■ **Aim of the task**:
For each line below that contains the string "down", copy that line.

[[ Given data, beginning ]]

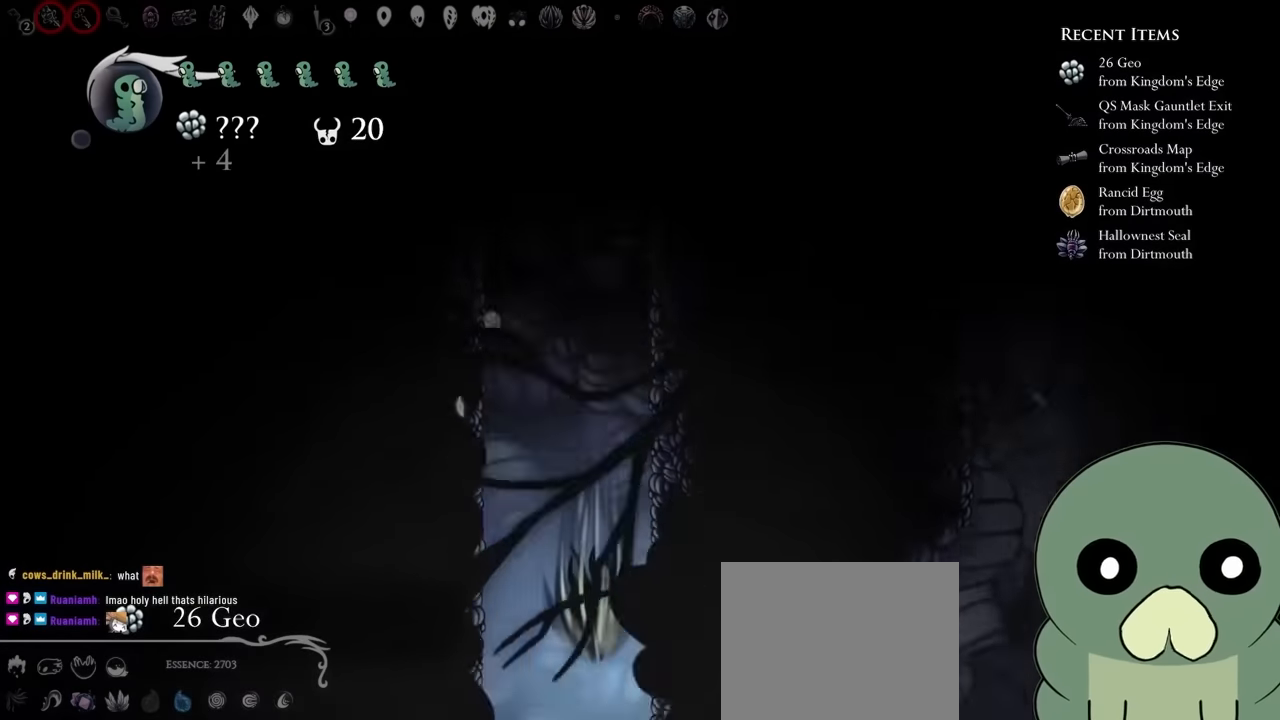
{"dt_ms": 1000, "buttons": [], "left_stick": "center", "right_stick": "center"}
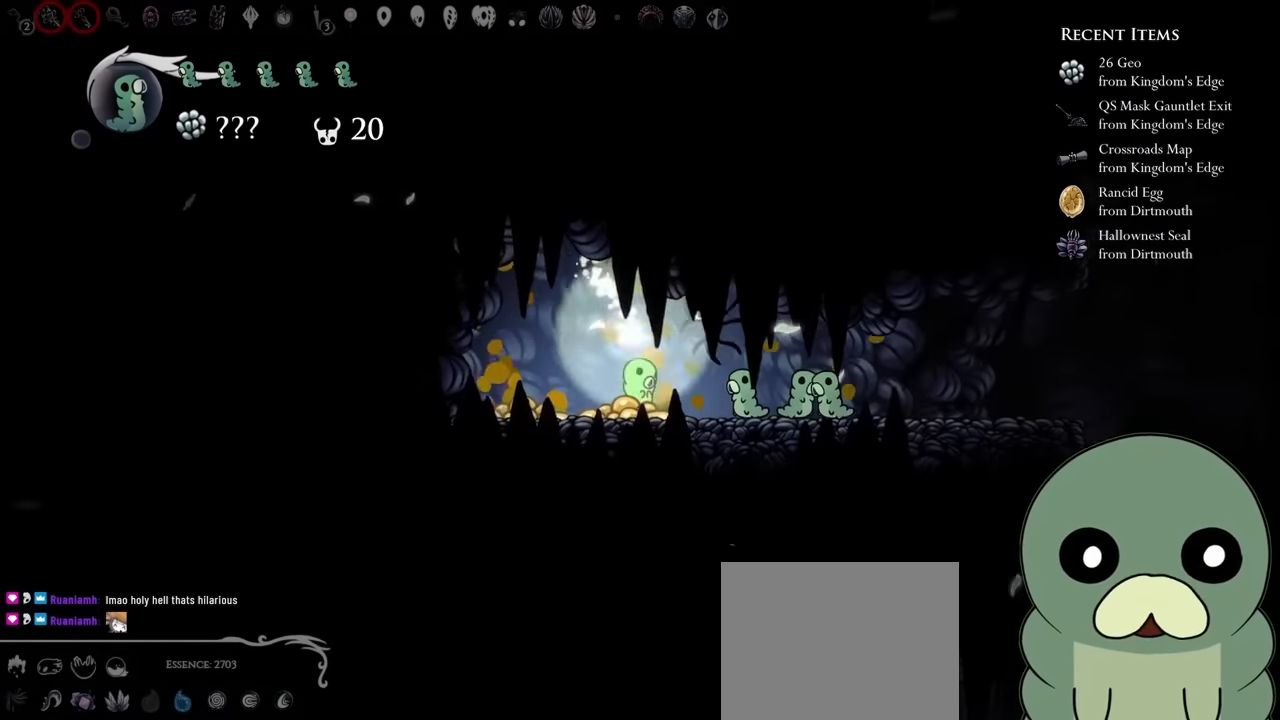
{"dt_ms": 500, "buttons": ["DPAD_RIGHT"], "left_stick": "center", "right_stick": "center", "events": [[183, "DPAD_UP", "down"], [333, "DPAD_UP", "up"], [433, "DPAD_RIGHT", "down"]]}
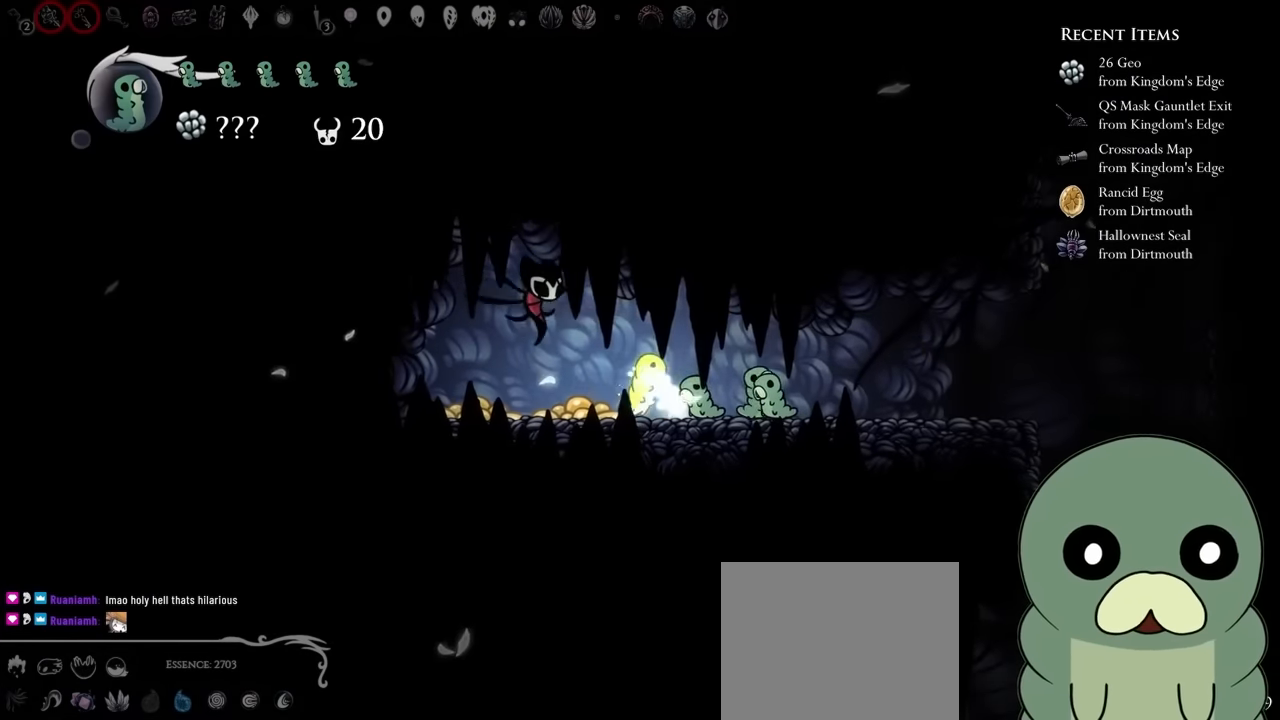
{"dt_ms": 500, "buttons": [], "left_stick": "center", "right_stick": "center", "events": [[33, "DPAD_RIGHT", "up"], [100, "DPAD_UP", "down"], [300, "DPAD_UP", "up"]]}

[[ Given data, end ]]
[[ Given data, beginning ]]

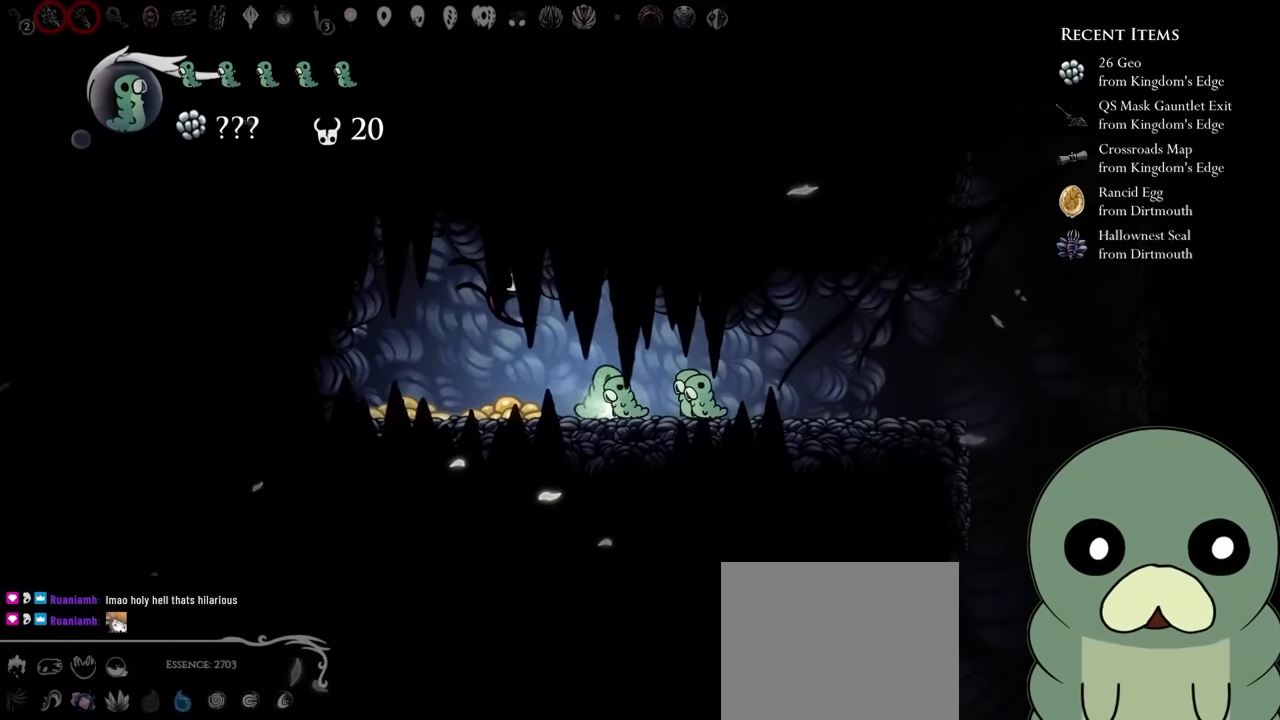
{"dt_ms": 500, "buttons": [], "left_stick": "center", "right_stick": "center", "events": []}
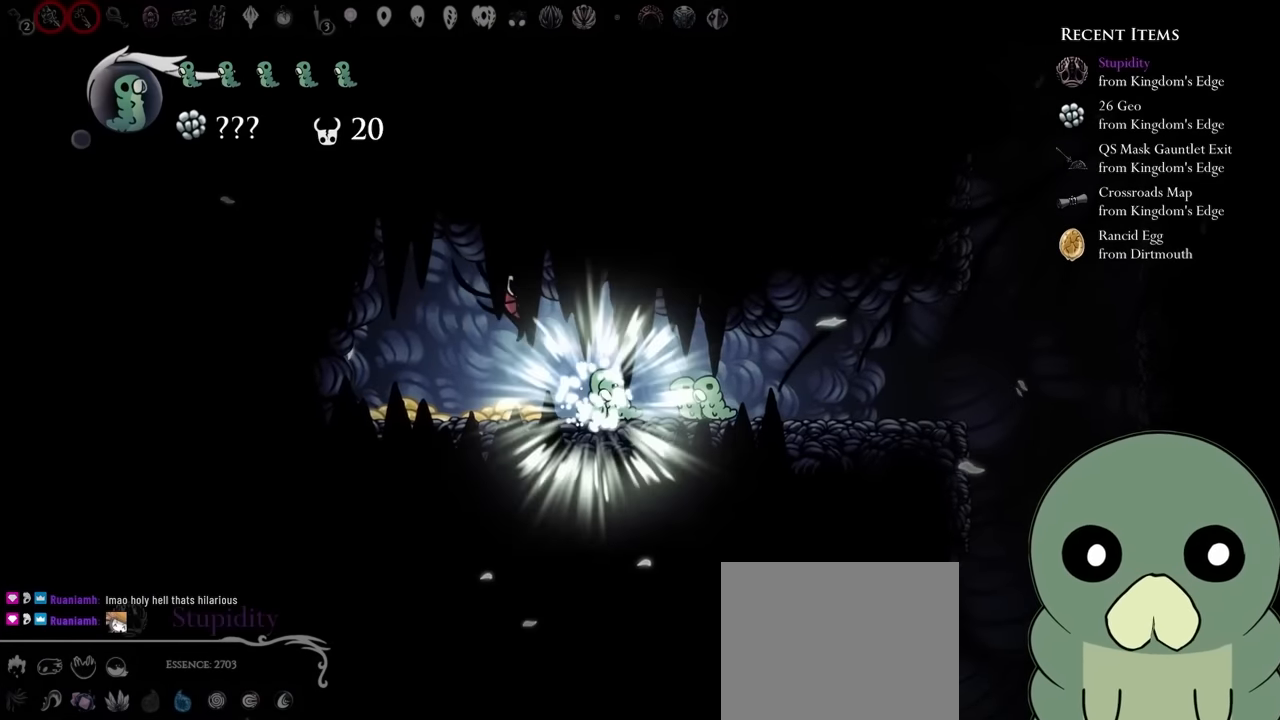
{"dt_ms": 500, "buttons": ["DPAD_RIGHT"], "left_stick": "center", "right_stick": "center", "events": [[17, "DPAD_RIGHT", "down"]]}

[[ Given data, end ]]
[[ Given data, beginning ]]

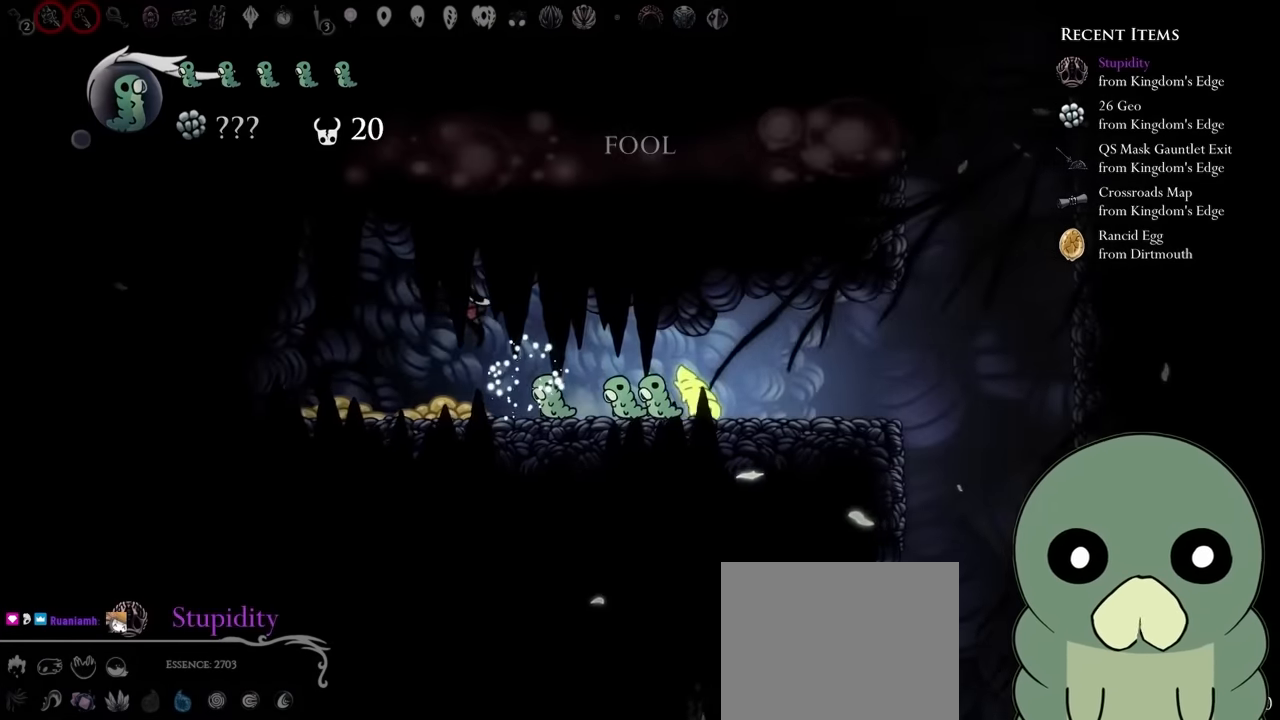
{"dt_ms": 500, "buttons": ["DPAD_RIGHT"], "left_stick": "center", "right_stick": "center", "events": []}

[[ Given data, end ]]

■ **Written response**:
{"dt_ms": 500, "buttons": ["DPAD_RIGHT"], "left_stick": "center", "right_stick": "center", "events": [[183, "DPAD_UP", "down"], [333, "DPAD_UP", "up"], [433, "DPAD_RIGHT", "down"]]}
{"dt_ms": 500, "buttons": [], "left_stick": "center", "right_stick": "center", "events": [[33, "DPAD_RIGHT", "up"], [100, "DPAD_UP", "down"], [300, "DPAD_UP", "up"]]}
{"dt_ms": 500, "buttons": ["DPAD_RIGHT"], "left_stick": "center", "right_stick": "center", "events": [[17, "DPAD_RIGHT", "down"]]}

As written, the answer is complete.